Aerating w/ a 2-3 inch (best case) machine? I'd put money /time elsewhere


----------



## Greendoc (Mar 24, 2018)

Plain old blue Dawn. 4 oz per 1000 sq ft. Not a bad substitute for the commercial golf wetting agents.


----------



## Buffalolawny (Nov 24, 2018)

10ml to 5ltr


----------



## Theycallmemrr (May 16, 2019)

Greendoc said:


> Plain old blue Dawn. 4 oz per 1000 sq ft. Not a bad substitute for the commercial golf wetting agents.


@Greendoc 
Good to know. How long does it last? 
Have you witnessed any long-term detrimental effects?
I have also seen yuca extract and sodium laurel sulfate/sodium laureth sulfate used. What is your opinion on those alternatives?


----------



## 12620 (Oct 2, 2020)

Thanks! From what I've read its best to apply during a good rain and though its effect doesn't have any lasting impact like other higher end products would, it is a good short term poor-man's solution.

I was checking for possible mole crickets yesterday and slowly dumped 2 gallons of water over 2 sq ft and the water just rolled away. Luckily it turned out to be ants.


----------



## Greendoc (Mar 24, 2018)

Theycallmemrr said:


> Greendoc said:
> 
> 
> > Plain old blue Dawn. 4 oz per 1000 sq ft. Not a bad substitute for the commercial golf wetting agents.
> ...


Lasts up to a month. I have never used Yucca or SLS. Dawn is in everyone's kitchen and it works.


----------



## TulsaFan (May 1, 2017)

Greendoc said:


> Plain old blue Dawn. 4 oz per 1000 sq ft. Not a bad substitute for the commercial golf wetting agents.


@Greendoc Do you have a preference for hose end applicators when applying the Dawn?


----------



## ENC_Lawn (Sep 9, 2018)

@TulsaFan What exactly does the Blue Dawn Do?

Would this be used to soften up a clay based or compacted soil?


----------



## TulsaFan (May 1, 2017)

The Dawn acts as a wetting agent or surfactant. It attracts water to the soil surface and root zone. It also penetrates compacted soils with high organic matter and low infiltration rates. It helps to decrease the effects of hydrophobic soils.
It increases the water holding capacity so that soil moisture levels remain consistent no matter the weather conditions.

In the past, I have used Baby Shampoo as it has zero chems and is ph balanced. (3 oz to 1,000 sq ft.)

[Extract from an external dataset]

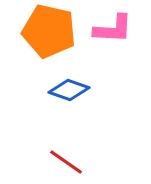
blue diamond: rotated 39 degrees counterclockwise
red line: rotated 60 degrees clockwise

Regarding clay, I have used sand capping to remove the clay by aeration and then refilling the holes with masonry sand.


----------



## ENC_Lawn (Sep 9, 2018)

TulsaFan said:


> The Dawn acts as a wetting agent or surfactant. It attracts water to the soil surface and root zone. It also penetrates compacted soils with high organic matter and low infiltration rates. It helps to decrease the effects of hydrophobic soils.
> It increases the water holding capacity so that soil moisture levels remain consistent no matter the weather conditions.
> 
> In the past, I have used Baby Shampoo as it has zero chems and is ph balanced. (3 oz to 1,000 sq ft.)
> ...


So if I am understanding this correctly.

For a heavy based compacted clay soil.

Aerate and sand.

Then apply shampoo to help the clay soil even more?

If that is correct...???...how often would you suggest the shampoo?


----------



## TulsaFan (May 1, 2017)

ENC_Lawn said:


> TulsaFan said:
> 
> 
> > The Dawn acts as a wetting agent or surfactant. It attracts water to the soil surface and root zone. It also penetrates compacted soils with high organic matter and low infiltration rates. It helps to decrease the effects of hydrophobic soils.
> ...


I just sent you a PM.


----------



## ENC_Lawn (Sep 9, 2018)

TulsaFan said:


> ENC_Lawn said:
> 
> 
> > TulsaFan said:
> ...


Thank you!!!


----------



## DeepC (Aug 12, 2020)

Does SLS (Sodium lauryl sulfate) do anything for heavy clay soil? I have plenty of that. I have read about it long ago on the other forum. But I dont know what soil type that helps. If it does at all


----------